*** Text section ***

I spent that weekend with my sister Renee in Louisville, which put me much closer to Lexington. Renee went with me to the festival, and saw a couple of things she had not heard of before, principally needle felting. There were people demonstrating various techniques, and there were fiber animals. We watched a sheep being sheared.

I didn't buy much at either event - some carded fiber to spin in Metropolis and a ball of yarn in Lexington.
I think when I get that fiber (50% Romney wool, 50% mohair) spun, I can use the two yarns together in something FOR ME. The yarn is 60% superwash Merino, 30% bamboo, 10% nylon. Although it could be washed carefully by machine, the yarn I spin from that fiber will be hand wash, so the resulting item will be hand wash.

I also bought another one of Annie Modesitt's books, History on Two Needles. In it are several knitted garments she designed, inspired by historical statues, paintings, etc. Her explanations make it much more than just a pattern book.

After a couple of hours at the festival, Renee and I went to visit our cousin Elcena in Georgetown. I think that for each of those two, the other is the only cousin she remembers playing with. All of their other cousins, on both sides of their families, were 1,000 miles or more away. My older sister and I (and maybe our brother) remember playing with cousins when we were still in Minnesota, but Renee had just turned 3 when we moved, and I think Elcena was born in Kentucky. I enjoyed that visit.

Wednesday, June 1, 2016

Four months of knitting

My brother reminded me this morning that I haven't posted here in a coon's age, so I promised him I'd remedy that when I got home from my regular Wednesday activities of church and knitting. So here goes:

First up, the baby surprise jacket I showed the beginning of in my last post. You didn't expect it to look like this, did you?

*** End of Text section ***
*** Information shown ***

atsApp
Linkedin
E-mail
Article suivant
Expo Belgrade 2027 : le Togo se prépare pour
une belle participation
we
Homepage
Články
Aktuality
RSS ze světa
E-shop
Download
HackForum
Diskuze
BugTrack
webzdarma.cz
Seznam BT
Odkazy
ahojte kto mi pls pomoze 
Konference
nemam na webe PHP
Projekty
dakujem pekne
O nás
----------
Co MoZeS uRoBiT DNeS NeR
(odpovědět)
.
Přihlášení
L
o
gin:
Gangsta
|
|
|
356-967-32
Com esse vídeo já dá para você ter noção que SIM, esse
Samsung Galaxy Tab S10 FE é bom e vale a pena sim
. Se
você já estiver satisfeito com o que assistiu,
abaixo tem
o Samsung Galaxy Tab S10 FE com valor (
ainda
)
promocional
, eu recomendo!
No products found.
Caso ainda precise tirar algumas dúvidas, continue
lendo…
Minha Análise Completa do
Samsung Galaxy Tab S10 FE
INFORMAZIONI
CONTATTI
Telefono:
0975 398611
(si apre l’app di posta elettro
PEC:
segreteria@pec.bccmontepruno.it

*** End of Information shown ***
*** Information shown ***

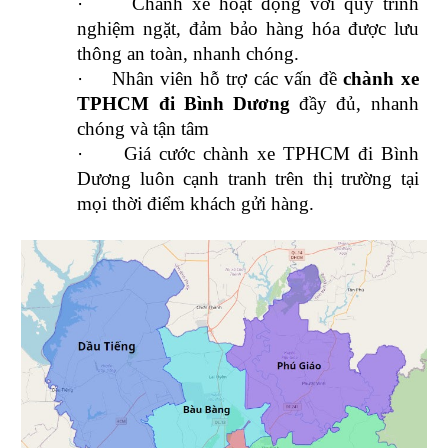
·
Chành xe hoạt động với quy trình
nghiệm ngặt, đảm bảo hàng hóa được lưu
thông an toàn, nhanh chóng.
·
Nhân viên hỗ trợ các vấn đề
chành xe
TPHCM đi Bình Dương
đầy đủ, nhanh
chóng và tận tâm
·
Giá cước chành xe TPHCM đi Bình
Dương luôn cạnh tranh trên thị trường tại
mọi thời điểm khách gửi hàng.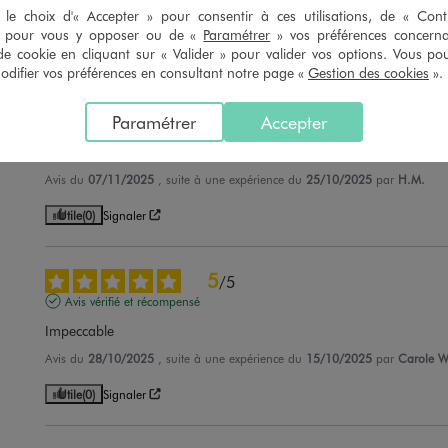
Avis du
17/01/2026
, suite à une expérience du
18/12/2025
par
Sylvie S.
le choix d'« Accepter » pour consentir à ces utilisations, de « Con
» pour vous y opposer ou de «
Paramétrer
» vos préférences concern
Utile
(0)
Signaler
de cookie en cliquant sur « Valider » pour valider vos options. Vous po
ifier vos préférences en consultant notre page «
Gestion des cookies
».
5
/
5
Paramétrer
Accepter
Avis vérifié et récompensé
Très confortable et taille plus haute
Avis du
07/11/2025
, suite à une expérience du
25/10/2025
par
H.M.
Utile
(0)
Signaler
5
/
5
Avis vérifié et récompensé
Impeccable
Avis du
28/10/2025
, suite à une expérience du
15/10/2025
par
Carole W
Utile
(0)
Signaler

*** End of Information shown ***

**Problem description**
Continue the knitting blog post from its final line, picking up after the sentence about the baby surprise jacket.

**Task result**
Next some shawls:

I took most of these to church today to be blessed and given to people who need a reminder that they are not alone in their illness or bereavement.

Then there is this little thing that was supposed to be a shawl, but I didn't enjoy knitting the pattern, so I bound off and called it a scarf. When I asked Lexi how she would wear it, she immediately put it on her head and tied it at the nape of her neck under her hair. Yes, that hair is green!

There have been scarves . . .

And hats
Well only one. Actually there is another one, but it needs its own story.

Also baby blankets
Really, there were six, four of them christening/baptismal blankets to be given to babies baptised at my church. I guess I haven't taken pictures of everything, This one with the hearts will go to the Hope (pregnancy resource) Center in Mayfield, as will the baby sweaters.

The hats and scarves will go to other charitable organizations in the fall. I'll probably add to their number before then. Small items are good for summer knitting.

Now for the other hat. At the end of April, I demonstrated spinning at Sedalia Elementary School, as part of a 'Heritage Day' - 16 groups in four hours. By the last couple of groups, I couldn't remember if I had shown then how to use hand carders to prepare the wool, or how to spin on a drop spindle. I told some of the groups that I would knit a hat with the yarn, and would give it to the music teacher to show them. (I figure she sees all of the classes.) The next day, I plied the brown/red/white singles I spun at the school with a solid brown singles I had spun previously, and then knit the hat.
After the Heritage Day activities were over, the Drama Club put on two short plays, which I HAD to stay for - my 10 1/2-year-old great-granddughter Rose was Snow White in one of them. The kids did a good job. Drama students from Murray State University go to the school to work with the kids. I think that's a great experience for both age groups.